Friday, January 11, 2013

the bright side

So, yes, the commute is the new bane of my existence, thanks to UTA. And yes, I hate winter more than anything else ever. I'm trying to adjust to just being perpetually cold and having to walk 30-60 minutes a day to and from work. However, I told myself that I was going to try to stop being such a pessimist this year. In an attempt to do that, here's a little about the cool classes I'm taking this semester.  

My ELang capstone class: "Textual Criticism of the Book of Mormon." Yeah, this is BYU, and I love it. Basically my professor has been researching the earliest text of the Book of Mormon for like several decades. It's so hysterical because it's obviously something he's really passionate about, but he is so monotone and unemotional about it, and it cracks me up. 

I have the same professor for my last ELang elective: history of the book. It's going to be great.

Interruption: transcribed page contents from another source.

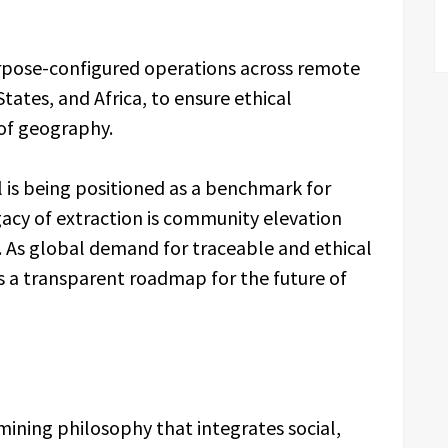
urpose-configured operations across remote
States, and Africa, to ensure ethical
of geography.
s being positioned as a benchmark for
acy of extraction is community elevation
 As global demand for traceable and ethical
s a transparent roadmap for the future of
ining philosophy that integrates social,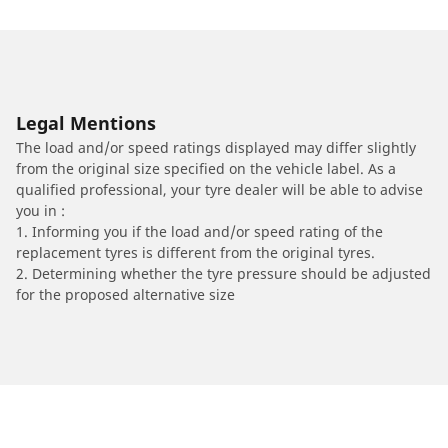
Legal Mentions
The load and/or speed ratings displayed may differ slightly
from the original size specified on the vehicle label. As a
qualified professional, your tyre dealer will be able to advise
you in :
1. Informing you if the load and/or speed rating of the
replacement tyres is different from the original tyres.
2. Determining whether the tyre pressure should be adjusted
for the proposed alternative size
/
Car brands
MITSUBISHI FUSO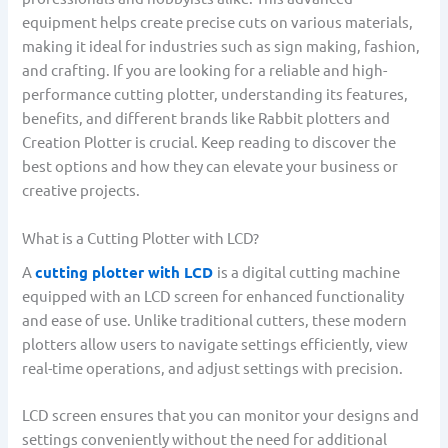
equipment helps create precise cuts on various materials,
making it ideal for industries such as sign making, fashion,
and crafting. If you are looking for a reliable and high-
performance cutting plotter, understanding its features,
benefits, and different brands like Rabbit plotters and
Creation Plotter is crucial. Keep reading to discover the
best options and how they can elevate your business or
creative projects.
What is a Cutting Plotter with LCD?
A
cutting plotter with LCD
is a digital cutting machine
equipped with an LCD screen for enhanced functionality
and ease of use. Unlike traditional cutters, these modern
plotters allow users to navigate settings efficiently, view
real-time operations, and adjust settings with precision.
LCD screen ensures that you can monitor your designs and
settings conveniently without the need for additional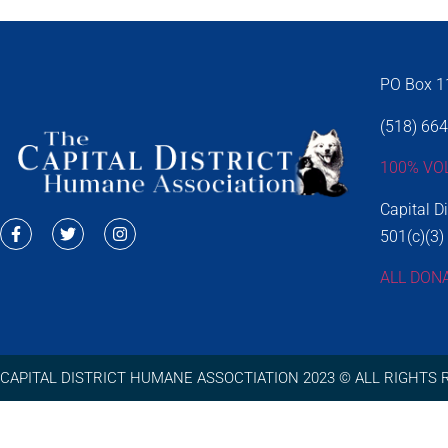
PO Box 11
(518) 66
100% VO
Capital D
501(c)(3)
ALL DON
CAPITAL DISTRICT HUMANE ASSOCTIATION 2023 © ALL RIGHTS 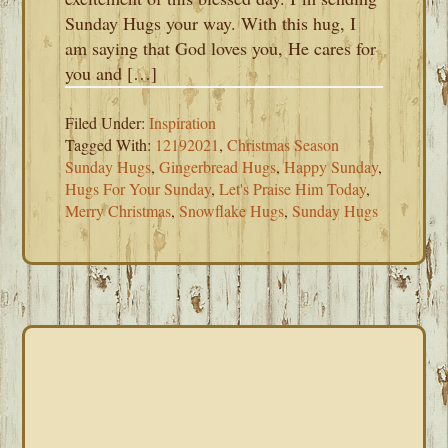
Sunday Hugs your way. With this hug, I
am saying that God loves you, He cares for
you and […]
Filed Under:
Inspiration
Tagged With:
12192021
,
Christmas Season
Sunday Hugs
,
Gingerbread Hugs
,
Happy Sunday
,
Hugs For Your Sunday
,
Let's Praise Him Today
,
Merry Christmas
,
Snowflake Hugs
,
Sunday Hugs
PRIMARY
SIDEBAR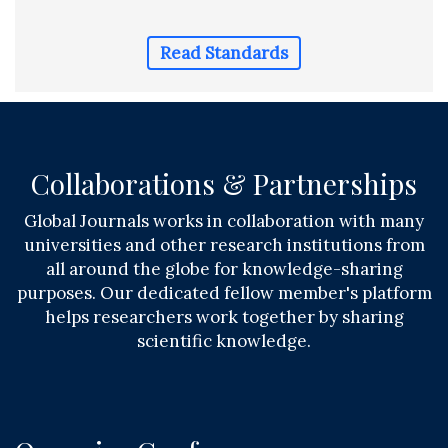
Read Standards
Collaborations & Partnerships
Global Journals works in collaboration with many
universities and other research institutions from
all around the globe for knowledge-sharing
purposes. Our dedicated fellow member's platform
helps researchers work together by sharing
scientific knowledge.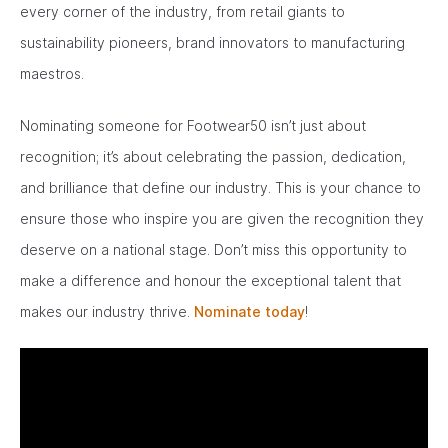
every corner of the industry, from retail giants to
sustainability pioneers, brand innovators to manufacturing
maestros.
Nominating someone for Footwear50 isn’t just about
recognition; it’s about celebrating the passion, dedication,
and brilliance that define our industry. This is your chance to
ensure those who inspire you are given the recognition they
deserve on a national stage. Don’t miss this opportunity to
make a difference and honour the exceptional talent that
makes our industry thrive.
Nominate today
!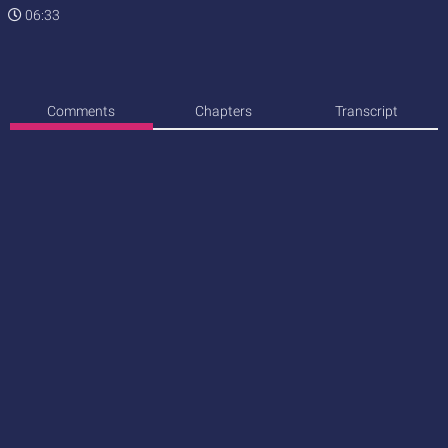
06:33
Comments
Chapters
Transcript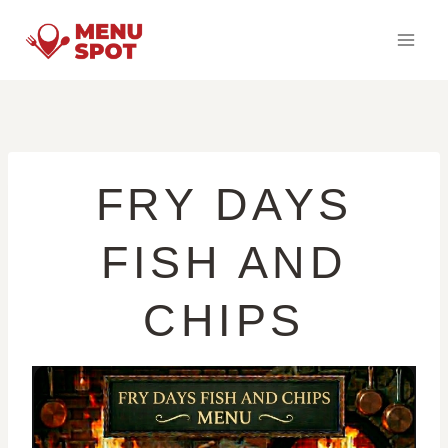
Skip
to
content
FRY DAYS
FISH AND
CHIPS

It's twice a week, and one of those days is just a field trip, where we'll visit BYU's special collections, the Crandall printing museum in Provo (which has the only fully working authentic Gutenberg Press in the world. Is that cool or what?), and this guy who makes his own paper. Stay tuned for adventures in paper making.  

I love that my professor is a huge pessimist. I love that he only refers to the book as a "codex." Pretty much everything he says cracks me up. If I had to choose a group of people to be stuck in some underground hideout with during the apocalypse, he would definitely be on the list. He's just the perfect pessimist. I also love the fact that he reminds me a little bit of this guy: 

On to my French class, studies in period, movement, genre . . . or something. It is being team taught by the two funniest professors in the French department. I can't even handle it for how funny it is. We are reading Notre-Dame de Paris (The Hunchback of Notre Dame), Liaisons dangereuses, and Madame Bovary. Oh, and did I mention how one of the professors is a specialist of 19th century France and Monsieur Hugo himself?

So, yeah. I think it's going to be a pretty good semester . . . minus the commute and the cold.